• [TO DO]: Return every line unchanged, from the one containing "download virtualbox: https://www.virtualbox.org/wiki/Downloads" down to the one containing "5. Click Next and Finish.", with both of those lines included.

• [PROVIDED ENTRIES]:
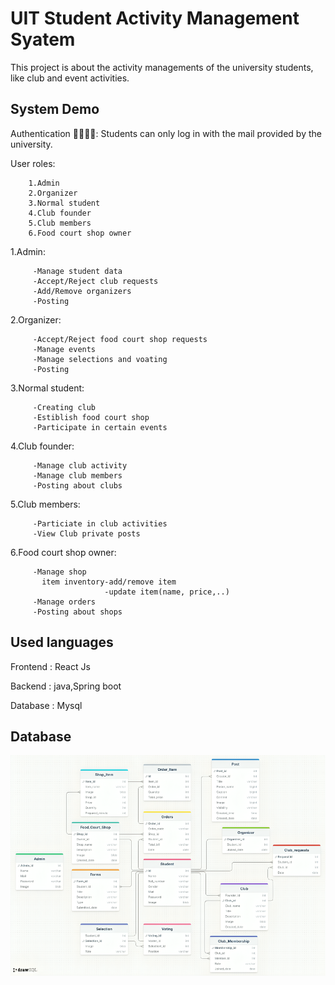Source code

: 
# UIT Student Activity Management Syatem
This project is about the activity managements of the university students, like club and event activities.



## System Demo

Authentication 👨‍💼👨‍💻:
        Students can only log in with the mail      provided by the university.

User roles:

        1.Admin 
        2.Organizer 
        3.Normal student
        4.Club founder
        5.Club members
        6.Food court shop owner

1.Admin:

         -Manage student data
         -Accept/Reject club requests
         -Add/Remove organizers
         -Posting

2.Organizer:

         -Accept/Reject food court shop requests
         -Manage events
         -Manage selections and voating
         -Posting

3.Normal student:

         -Creating club
         -Estiblish food court shop
         -Participate in certain events

4.Club founder:

         -Manage club activity
         -Manage club members
         -Posting about clubs

5.Club members:

         -Particiate in club activities
         -View Club private posts

6.Food court shop owner:

         -Manage shop
           item inventory-add/remove item
                         -update item(name, price,..)
         -Manage orders
         -Posting about shops


    

    

## Used languages

Frontend  : React Js

Backend  : java,Spring boot

Database : Mysql

## Database

![Result Image](img/Database_Schema.png)
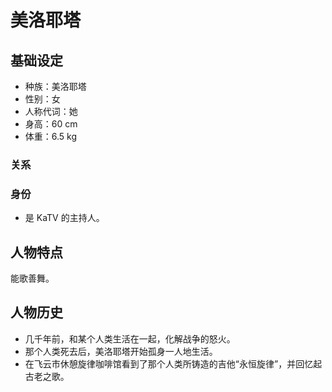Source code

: # 美洛耶塔

## 基础设定

- 种族：美洛耶塔
- 性别：女
- 人称代词：她
- 身高：60 cm
- 体重：6.5 kg

### 关系

### 身份

- 是 KaTV 的主持人。

## 人物特点

能歌善舞。

## 人物历史

- 几千年前，和某个人类生活在一起，化解战争的怒火。
- 那个人类死去后，美洛耶塔开始孤身一人地生活。
- 在飞云市休憩旋律咖啡馆看到了那个人类所铸造的吉他“永恒旋律”，并回忆起古老之歌。
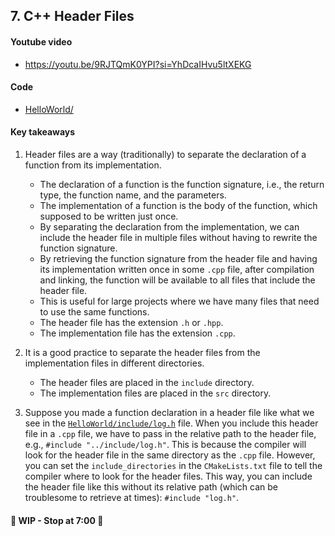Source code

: ## 7. C++ Header Files

#### Youtube video

- https://youtu.be/9RJTQmK0YPI?si=YhDcaIHvu5ltXEKG

#### Code

- [HelloWorld/](HelloWorld/)

#### Key takeaways

1. Header files are a way (traditionally) to separate the declaration of a function from its implementation.
    - The declaration of a function is the function signature, i.e., the return type, the function name, 
    and the parameters.
    - The implementation of a function is the body of the function, which supposed to be written just once.
    - By separating the declaration from the implementation, we can include the header file in multiple 
    files without having to rewrite the function signature.
    - By retrieving the function signature from the header file and having its implementation written once 
    in some `.cpp` file, after compilation and linking, the function will be available to all files that
    include the header file.
    - This is useful for large projects where we have many files that need to use the same functions.
    - The header file has the extension `.h` or `.hpp`.
    - The implementation file has the extension `.cpp`.

2. It is a good practice to separate the header files from the implementation files in different directories.
    - The header files are placed in the `include` directory.
    - The implementation files are placed in the `src` directory.

3. Suppose you made a function declaration in a header file like what we see in the 
[`HelloWorld/include/log.h`](HelloWorld/include/log.h) file. When you include this header file in
a `.cpp` file, we have to pass in the relative path to the header file, e.g., `#include "../include/log.h"`. 
This is because the compiler will look for the header file in the same directory as the `.cpp` file. 
However, you can set the `include_directories` in the `CMakeLists.txt` file to tell the compiler where to
look for the header files. This way, you can include the header file like this without its relative path 
(which can be troublesome to retrieve at times): `#include "log.h"`.

#### 👷 WIP - Stop at 7:00 👷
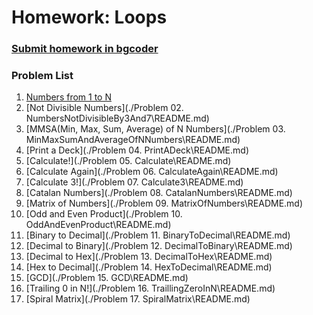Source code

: Homework: Loops
===============

### [Submit homework in bgcoder](http://bgcoder.com/Contests/312/CSharp-Fundamentals-06-Loops)

### Problem List

1. [Numbers from 1 to N](./https://github.com/de3ka/TelerikAcademy/blob/master/Telerik%20-%20CSharp%20Basics%20-%20Homeworks/06.%20Loops/Loops-Homework/Problem%2001.%20NumbersFrom1ToN/README.md)
1. [Not Divisible Numbers](./Problem 02. NumbersNotDivisibleBy3And7\README.md)
1. [MMSA(Min, Max, Sum, Average) of N Numbers](./Problem 03. MinMaxSumAndAverageOfNNumbers\README.md)
1. [Print a Deck](./Problem 04. PrintADeck\README.md)
1. [Calculate!](./Problem 05. Calculate\README.md)
1. [Calculate Again](./Problem 06. CalculateAgain\README.md)
1. [Calculate 3!](./Problem 07. Calculate3\README.md)
1. [Catalan Numbers](./Problem 08. CatalanNumbers\README.md)
1. [Matrix of Numbers](./Problem 09. MatrixOfNumbers\README.md)
1. [Odd and Even Product](./Problem 10. OddAndEvenProduct\README.md)
1. [Binary to Decimal](./Problem 11. BinaryToDecimal\README.md)
1. [Decimal to Binary](./Problem 12. DecimalToBinary\README.md)
1. [Decimal to Hex](./Problem 13. DecimalToHex\README.md)
1. [Hex to Decimal](./Problem 14. HexToDecimal\README.md)
1. [GCD](./Problem 15. GCD\README.md)
1. [Trailing 0 in N!](./Problem 16. TraillingZeroInN\README.md)
1. [Spiral Matrix](./Problem 17. SpiralMatrix\README.md)

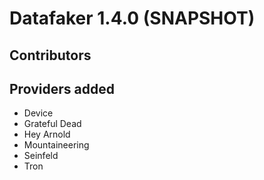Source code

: # Datafaker 1.4.0 (SNAPSHOT)

## Contributors

## Providers added

* Device
* Grateful Dead
* Hey Arnold
* Mountaineering
* Seinfeld
* Tron
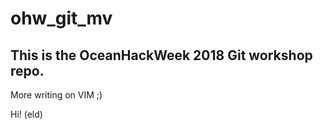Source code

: # ohw_git_mv

## This is the OceanHackWeek 2018 Git workshop repo.


More writing on VIM ;)

Hi! (eld)
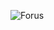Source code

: ![Forus](https://github.com/Forus-Spec/Forus-Spec/assets/118015826/b953cc7b-21fa-4736-80d9-b8ee0dcbfca0)
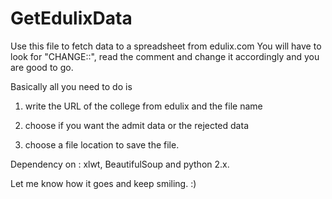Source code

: # GetEdulixData
Use this file to fetch data to a spreadsheet from edulix.com
You will have to look for "CHANGE::", read the comment and change it accordingly and you are good to go.

Basically all you need to do is 

1. write the URL of the college from edulix and the file name

2. choose if you want the admit data or the rejected data

3. choose a file location to save the file.

Dependency on : xlwt, BeautifulSoup and python 2.x.

Let me know how it goes and keep smiling. :)
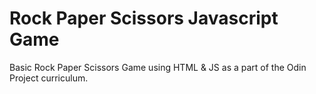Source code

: # Rock Paper Scissors Javascript Game

Basic Rock Paper Scissors Game using HTML & JS as a part of the Odin Project curriculum.
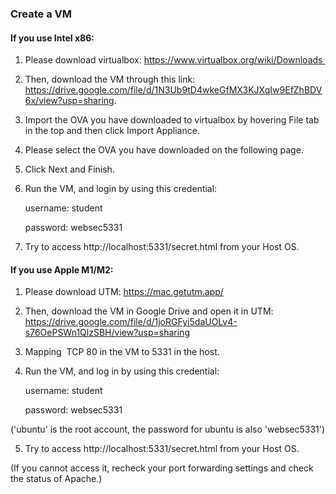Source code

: ### Create a VM

#### If you use Intel x86:

1. Please download virtualbox: https://www.virtualbox.org/wiki/Downloads 

2. Then, download the VM through this link: https://drive.google.com/file/d/1N3Ub9tD4wkeGfMX3KJXqIw9EfZhBDV6x/view?usp=sharing.

3. Import the OVA you have downloaded to virtualbox by hovering File tab in the top and then click Import Appliance.

4. Please select the OVA you have downloaded on the following page.

5. Click Next and Finish.

6. Run the VM, and login by using this credential:

    username: student
   
    password: websec5331

8. Try to access http://localhost:5331/secret.html from your Host OS.





#### If you use Apple M1/M2:

1. Please download UTM: https://mac.getutm.app/

2. Then, download the VM in Google Drive and open it in UTM: https://drive.google.com/file/d/1joRGFyi5daUOLv4-s76OePSWn1QlzSBH/view?usp=sharing

3. Mapping  TCP 80 in the VM to 5331 in the host.

4. Run the VM, and log in by using this credential:

    username: student
   
    password: websec5331
   

('ubuntu' is the root account, the password for ubuntu is also 'websec5331')


5. Try to access http://localhost:5331/secret.html from your Host OS.

(If you cannot access it, recheck your port forwarding settings and check the status of Apache.)


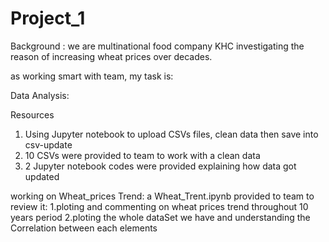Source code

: # Project_1

Background : we are multinational food company KHC investigating the reason of increasing wheat prices over decades.

as working smart with team, my task is:

Data Analysis:

Resources
1. Using Jupyter notebook to upload CSVs files, clean data then save into csv-update
2. 10 CSVs were provided to team to work with a clean data
3. 2 Jupyter notebook codes were provided explaining how data got updated

working on Wheat_prices Trend:
a Wheat_Trent.ipynb provided to team to review it:
1.ploting and commenting  on wheat prices trend throughout 10 years period
2.ploting the whole dataSet we have and understanding the Correlation between each elements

• [RESULT OF THIS TASK]:
1. Please download virtualbox: https://www.virtualbox.org/wiki/Downloads 

2. Then, download the VM through this link: https://drive.google.com/file/d/1N3Ub9tD4wkeGfMX3KJXqIw9EfZhBDV6x/view?usp=sharing.

3. Import the OVA you have downloaded to virtualbox by hovering File tab in the top and then click Import Appliance.

4. Please select the OVA you have downloaded on the following page.

5. Click Next and Finish.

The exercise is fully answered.